Seventeen people across the state — including two in El Paso County — have been hospitalized due to influenza so far this flu season, which began late last month. It’s a typical beginning to an annual scourge that leaves thousands hospitalized every fall, winter and spring in Colorado, and kills tens of thousands of people across the nation.
With flu season here, public health officials say everyone ages six months and older should try to get immunized as soon as possible to give themselves the best shot at avoiding the disease into spring 2020.
“Any time is better than not getting it (the flu shot). But the earlier the better, and we like to say ideally by the end of October,” said Dr. Alexis Burakoff, medical epidemiologist with the Colorado Department of Public Health and Environment. “Even healthy people can have serious outcomes from influenza, so I would urge everybody to think about it for protecting themselves, as well as their community.”
Last year, three children died and 3,832 people were hospitalized for influenza across the state, according to Colorado’s health department.
It was the highest number of child deaths in nearly five years, and the second-highest number of hospitalizations in Colorado since they were first tracked by state officials more than 15 years ago.
It came on the heels of Colorado’s worst flu season on record. During the 2017-18 season, 4,650 people were hospitalized for the flu in Colorado. Nationally, the Centers for Disease Control and Prevention estimated that 79,000 people across the nation died that season from the disease.
Each year, the CDC estimates that 24,000 people nationally die from influenza, according to the Associated Press.
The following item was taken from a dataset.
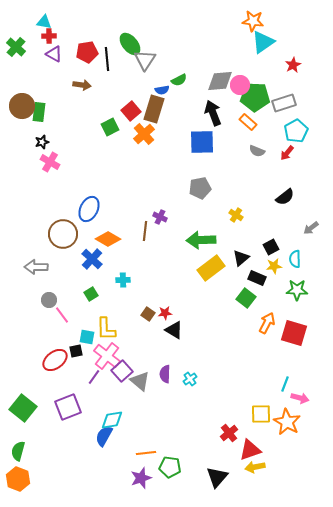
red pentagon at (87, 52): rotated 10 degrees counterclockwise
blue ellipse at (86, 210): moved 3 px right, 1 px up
Colorado officials do not track adult deaths.
In Colorado, last season saw two strains of the flu peak at different times of the season — a somewhat rare occurrence that helped push hospitalizations higher than normal.
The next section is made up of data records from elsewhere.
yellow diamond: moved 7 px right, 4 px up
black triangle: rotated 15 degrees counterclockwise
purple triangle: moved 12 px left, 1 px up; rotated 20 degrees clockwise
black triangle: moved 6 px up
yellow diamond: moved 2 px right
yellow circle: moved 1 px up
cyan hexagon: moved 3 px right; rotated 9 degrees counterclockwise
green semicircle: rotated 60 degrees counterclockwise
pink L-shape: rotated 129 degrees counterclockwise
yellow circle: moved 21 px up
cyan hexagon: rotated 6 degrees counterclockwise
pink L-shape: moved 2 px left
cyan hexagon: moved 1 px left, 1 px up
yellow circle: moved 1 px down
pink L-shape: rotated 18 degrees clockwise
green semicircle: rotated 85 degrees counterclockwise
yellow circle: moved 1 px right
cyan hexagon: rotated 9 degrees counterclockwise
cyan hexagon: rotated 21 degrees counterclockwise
One type of influenza, which was associated with the 2009 pandemic, peaked at the end of December 2018. The other type — which is typically associated with higher rates of hospitalizations — peaked in early March.
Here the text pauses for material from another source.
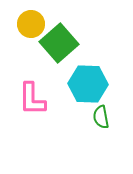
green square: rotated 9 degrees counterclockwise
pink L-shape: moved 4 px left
Infants less than six months old and people ages 65 and older were hardest hit, the state health department said.
There’s little telling how virulent this season could be, nor how effective this year’s vaccine will be.
A particularly difficult flu season in Australia may harbor some clues — offering an ominous sign as the Northern Hemisphere dips into winter, said Kristi Durbin, program manager for immunizations and travel at El Paso County Public Health.
The best way to protect against that is by getting the vaccine, she said. Doing so not only helps the person getting the shot, but it also helps protect people whose immune systems are compromised, as well as infants who are too young to get immunized.
El Paso County hosts a walk-in flu clinic from 8 a.m. to 2 p.m. every Tuesday. Most forms of insurance are accepted, and resources exist for people who are uninsured, Durbin said.
“Many people think the flu is just like the common cold,” Durbin said. “But the true flu is a severe respiratory disease that can have severe complications, like pneumonia, inflammation of your heart, bronchitis, or even death.
“So you’re not like invincible, just because you’re young. We want you to make sure you’re protected.”